Mac felt absolutely dejected, and looked it. His mare, too, appeared neither happy nor spirited. Except for some nebulous figures, indistinct in the yellow murk, little else was visible. Mac crouched scowling in the lee of the mare, who stood with drooping head and closed eyes, swaying occasionally to the violent buffetings of the desert storm, and patiently waiting for some move on the part of her master. The three squadrons and the transport had left camp independently just after dawn with instructions to bivouac together, at midday, at a certain spot known to the High Command by the enigmatical formula "No. 3. Tower, 105°—Virgin's Breasts 45°."

Mac, who carried the compass, had taken various bearings before the breaking of the storm, and had now halted where the Major and he considered angles, bearings, and letters indicated. There was no sign of the other units. Either they had sagaciously abandoned the expedition earlier or else they had other opinions regarding the trysting place. Anyhow, whether they were still wandering about the infernal desert or not, Mac was firmly convinced that camp was the place for him. Picking up his rein, he made in the direction of a blur he knew to be the Major, and told him so. The Major had visions of pleasant refuge in a Cairene hotel, a good dinner, and a cool bath, instead of a night trek in the desert as originally intended. So he agreed, and shrill whistling stirred to life more or less comatose troopers and horses.

Steering, nor'-nor'-west, each following close upon the next ahead, they rode in deep silence.

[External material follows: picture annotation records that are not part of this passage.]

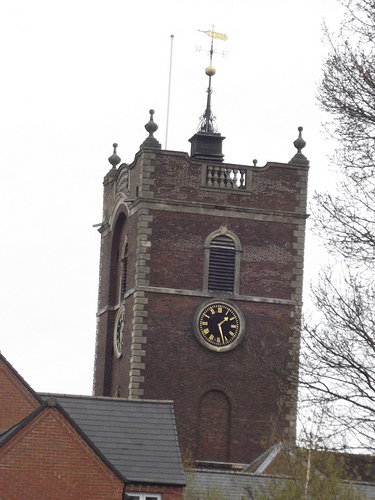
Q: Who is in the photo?
A: No one.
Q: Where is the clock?
A: On the tower.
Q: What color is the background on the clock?
A: Black.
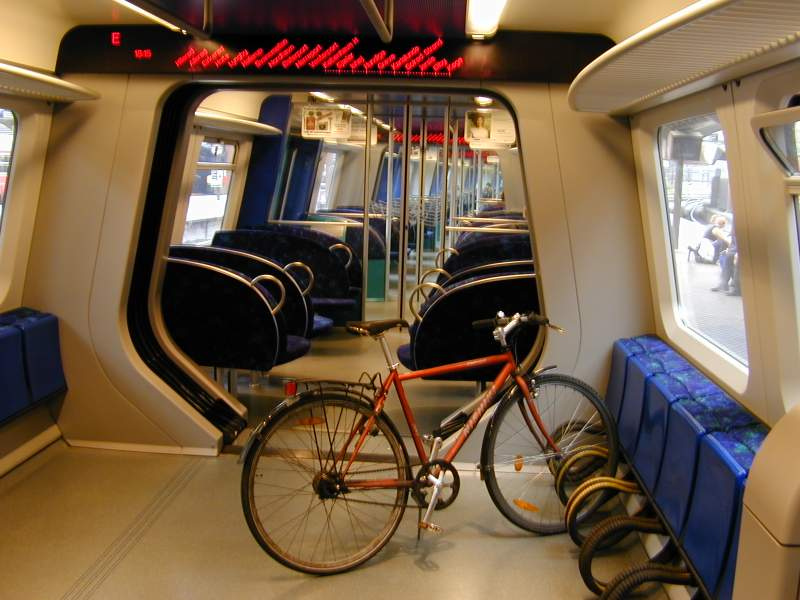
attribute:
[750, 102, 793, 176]
window — partial open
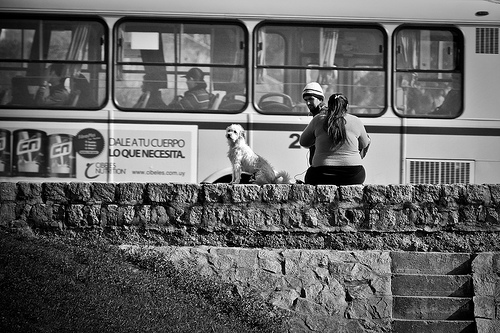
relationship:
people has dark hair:
[296, 94, 373, 187] [317, 86, 357, 151]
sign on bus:
[2, 123, 202, 183] [2, 2, 492, 191]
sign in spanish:
[2, 123, 202, 183] [105, 135, 190, 165]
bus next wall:
[2, 2, 492, 191] [2, 177, 499, 255]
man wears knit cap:
[298, 74, 329, 119] [295, 79, 331, 98]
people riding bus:
[4, 53, 448, 116] [2, 2, 492, 191]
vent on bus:
[402, 154, 480, 186] [2, 2, 492, 191]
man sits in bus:
[27, 61, 77, 111] [2, 2, 492, 191]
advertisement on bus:
[2, 123, 202, 183] [2, 2, 492, 191]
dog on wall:
[220, 114, 292, 189] [2, 177, 499, 255]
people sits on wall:
[296, 94, 373, 187] [2, 177, 499, 255]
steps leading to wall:
[385, 246, 480, 332] [2, 177, 499, 255]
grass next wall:
[2, 223, 295, 332] [2, 177, 499, 255]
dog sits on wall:
[220, 114, 292, 189] [2, 177, 499, 255]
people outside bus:
[290, 77, 373, 187] [2, 2, 492, 191]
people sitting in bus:
[4, 53, 448, 116] [2, 2, 492, 191]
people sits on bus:
[4, 53, 448, 116] [2, 2, 492, 191]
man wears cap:
[168, 62, 217, 115] [175, 66, 210, 80]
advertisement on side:
[2, 123, 202, 183] [6, 103, 497, 188]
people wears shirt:
[296, 94, 373, 187] [306, 110, 367, 171]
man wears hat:
[168, 62, 217, 115] [175, 66, 210, 80]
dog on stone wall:
[220, 114, 292, 189] [2, 177, 499, 255]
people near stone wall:
[290, 77, 373, 187] [2, 177, 499, 255]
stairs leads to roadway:
[385, 246, 480, 332] [107, 237, 500, 260]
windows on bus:
[3, 10, 470, 125] [2, 2, 492, 191]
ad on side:
[2, 123, 202, 183] [6, 103, 497, 188]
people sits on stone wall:
[296, 94, 373, 187] [2, 177, 499, 255]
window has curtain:
[3, 10, 470, 125] [64, 23, 96, 75]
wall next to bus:
[2, 177, 499, 255] [2, 2, 492, 191]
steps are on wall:
[385, 246, 480, 332] [0, 187, 492, 330]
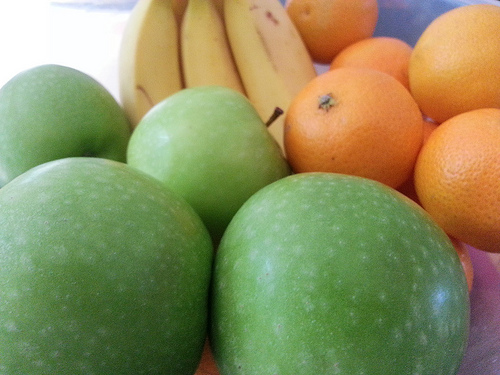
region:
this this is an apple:
[215, 156, 467, 371]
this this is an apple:
[4, 152, 223, 374]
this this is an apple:
[116, 81, 298, 205]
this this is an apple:
[0, 63, 131, 163]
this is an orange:
[413, 107, 496, 254]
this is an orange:
[286, 73, 430, 190]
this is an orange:
[332, 25, 409, 67]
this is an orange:
[400, 3, 498, 113]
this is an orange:
[294, 0, 374, 59]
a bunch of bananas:
[119, 0, 305, 145]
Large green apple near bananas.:
[41, 69, 108, 148]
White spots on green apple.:
[39, 180, 146, 315]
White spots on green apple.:
[273, 228, 377, 323]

They crossed wave after wave of sand-hills, monotonous and bewildering. The khamsin blew in hot, sandy spurts, and lulled; then came again in hotter, more shrivelling bursts "From Hell!" thought the troopers, one and all. Sand trickled down their necks, and filtered down to that place where it neither increased the comfort of their riding nor diminished the ardour of their revilings against the weather. With fiercer gusts, gravel rose and stung horse and rider, while the former stumbled frequently over unseen boulders.

In the latter half of the afternoon they struck the old railway embankment to Suez, lost it again, but soon found the edge of the irrigated land and followed it to the camp. Parched, red-eyed, headachy, and yellow with dust, they made for their lines, watered their horses, and set about making themselves as comfortable as circumstances allowed. The happiness of the trooper was not enhanced when he failed to find a misty blur representing his tent. It had chosen to give up the unequal contest and had departed down-wind. He followed, and joined the rest of the tent's company in recovering the tattered remnants, and towels, and personal property which had strayed into the domain of the next regiment.